I've encountered many distributed system monitoring tools that scale to 1000s of nodes, however, there seem to be none that demonstrate or even claim to be able to handle 10 000s or even 100 000s of nodes. Theoretically this should be possible with a hierarchical clustered network architecture. Has anyone encountered a monitoring system that makes such a claim or a white paper/academic paper that discusses a theoretical implementation?


Assuming that this isn't made up http://users.nagios.org/directory/Yahoo,-Inc/details says that Yahoo uses it for 100,000 machines but has 2000 instances deployed. And I assume that DNX would suit for "management" of the instances.
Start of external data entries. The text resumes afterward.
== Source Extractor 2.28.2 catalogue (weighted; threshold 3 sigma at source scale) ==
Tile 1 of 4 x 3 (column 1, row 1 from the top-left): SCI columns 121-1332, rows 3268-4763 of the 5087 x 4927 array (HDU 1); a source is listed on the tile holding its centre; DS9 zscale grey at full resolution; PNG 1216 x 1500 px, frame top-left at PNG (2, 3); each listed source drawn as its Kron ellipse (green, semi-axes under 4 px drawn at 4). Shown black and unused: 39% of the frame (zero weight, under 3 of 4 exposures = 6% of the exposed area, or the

Also just found Merlin which seems to be able to monitor/check 153000 hosts in ~6s rather than 1hr


I've worked with two tools in the past.

  • Zabbix is a free and open source software. It is claimed on their website that it has been tested with 10.000 nodes.
  • NetIQ Security Manager (or NetIQ Application Manager) is a closed and expensive software. It is very easy to scale up but you will need several servers to do so (database and collectors mainly).

How many hosts you can monitor with a single host will be massively dependant on the kind of checks you are running, how long each check takes, and if the queue can run concurrently.

I've seen Smokeping run against huge amounts of hosts. Same with nagios for simple setups. Guys in my sister company have nagios running against a few hundred machines doing 10-20 checks per hosts, another few hundred routers doing a series of snmp checks, and then some other "network" equipment doing a mix of snmp and custom script monitoring. All in all it is over 10k checks on the machine. Only time there are issues is when the snmp checks start lagging.

Also take a look at Zenoss. There is a few version and it does scale.